-- WORK ORDER --
Write the data out again exactly and in full.

--- DATA TO EXAMINE Enclosed Below ---

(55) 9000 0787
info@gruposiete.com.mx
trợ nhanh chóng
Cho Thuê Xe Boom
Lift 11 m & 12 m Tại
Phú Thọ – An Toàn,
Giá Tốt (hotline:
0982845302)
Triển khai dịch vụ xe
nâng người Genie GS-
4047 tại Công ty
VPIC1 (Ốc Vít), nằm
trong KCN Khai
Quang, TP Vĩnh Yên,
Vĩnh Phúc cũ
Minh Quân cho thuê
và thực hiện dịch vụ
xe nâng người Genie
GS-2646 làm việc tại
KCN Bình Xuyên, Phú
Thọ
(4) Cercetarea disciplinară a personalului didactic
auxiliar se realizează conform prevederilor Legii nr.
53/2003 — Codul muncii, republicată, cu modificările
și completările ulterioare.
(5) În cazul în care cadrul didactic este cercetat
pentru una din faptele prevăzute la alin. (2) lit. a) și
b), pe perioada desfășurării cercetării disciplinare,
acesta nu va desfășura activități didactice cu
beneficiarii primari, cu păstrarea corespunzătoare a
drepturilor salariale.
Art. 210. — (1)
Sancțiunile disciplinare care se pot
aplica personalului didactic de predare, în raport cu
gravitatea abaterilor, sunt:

--- End of Enclosed DATA TO EXAMINE ---

-- EXERCISE RESULT --
(55) 9000 0787
info@gruposiete.com.mx
trợ nhanh chóng
Cho Thuê Xe Boom
Lift 11 m & 12 m Tại
Phú Thọ – An Toàn,
Giá Tốt (hotline:
0982845302)
Triển khai dịch vụ xe
nâng người Genie GS-
4047 tại Công ty
VPIC1 (Ốc Vít), nằm
trong KCN Khai
Quang, TP Vĩnh Yên,
Vĩnh Phúc cũ
Minh Quân cho thuê
và thực hiện dịch vụ
xe nâng người Genie
GS-2646 làm việc tại
KCN Bình Xuyên, Phú
Thọ
(4) Cercetarea disciplinară a personalului didactic
auxiliar se realizează conform prevederilor Legii nr.
53/2003 — Codul muncii, republicată, cu modificările
și completările ulterioare.
(5) În cazul în care cadrul didactic este cercetat
pentru una din faptele prevăzute la alin. (2) lit. a) și
b), pe perioada desfășurării cercetării disciplinare,
acesta nu va desfășura activități didactice cu
beneficiarii primari, cu păstrarea corespunzătoare a
drepturilor salariale.
Art. 210. — (1)
Sancțiunile disciplinare care se pot
aplica personalului didactic de predare, în raport cu
gravitatea abaterilor, sunt:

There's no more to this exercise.